There are movies here in Dutch, Arabic, Polish, German.
        English is the second language of France, and now Spanish
    is the second language of the U.S. Soon they’ll be speaking
 
the one in Dijon and the other in Borough Park: “How are you,
        Mrs. Apollinaire?” “¿Muy bien, SeΖora Horowitz,
    y usted?” Portuguese is like Spanish, only wetter. I can’t tell
 
the difference between Swedish and Dutch, though. I wonder
        if the people who speak them can? I mean, I know they can,
    but still. In the Luxembourg Garden, the bees dance to show
 
other bees where the honey is. And the ravens walk around
        with their mouths open, which doesn’t look too bright.
    This morning a guy was talking crazy on the metro in some
 
language none of us could understand. That’s bad manners, sir!
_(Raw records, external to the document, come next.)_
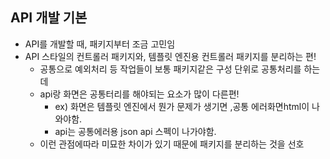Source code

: ## API 개발 기본

* API를 개발할 때, 패키지부터 조금 고민임
* API 스타일의 컨트롤러 패키지와, 템플릿 엔진용 컨트롤러 패키지를 분리하는 편!
  * 공통으로 예외처리 등 작업들이 보통 패키지같은 구성 단위로 공통처리를 하는데
  * api랑 화면은 공통터리를 해야되는 요소가 많이 다른편!
    * ex) 화면은 템플릿 엔진에서 뭔가 문제가 생기면 ,공통 에러화면html이 나와야함.
    * api는 공통에러용 json api 스펙이 나가야함.
  * 이런 관점에따라 미묘한 차이가 있기 때문에 패키지를 분리하는 것을 선호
        Nobody knew what you were saying. The space aliens who
    follow your every move may be after us as well, so spit it out.
 
Now here’s a plain girl and she’s smiling to herself. I bet it’s a fellow.     I
        I bet he said “I love your nose!” or “Will you help me
    with my math homework?” I like you better than the pretty girls.
 
Of course, they’re smiling—they’re pretty! And I like you best
        of all when you’re by yourself. When you’re with a friend,
    maybe you’re just being polite, but when you’re alone,
 
then it’s just you lighting yourself up like a table lamp. I bet your mother
        tells you to smile more and says, “You’re so
    pretty when you smile!” But you smile all the time. Here, show
 
her this poem. Or maybe you took revenge on a mean boy just by being
        yourself. You’re always smiling, even when
    you’re not. Now you’re gone, sandwich grec. You have departed
 
as air. If I want you again, I will look  for you under my boot-soles.
        Failing to fetch you at first, missing you one place,
    I will search another. You will be good health to me and filter
 
and fibre my blood. You stop somewhere, waiting for me.  
        Poor Pasolini, you were run over by your own car.
    Some say Mafia, others say secret police. No answer there, either.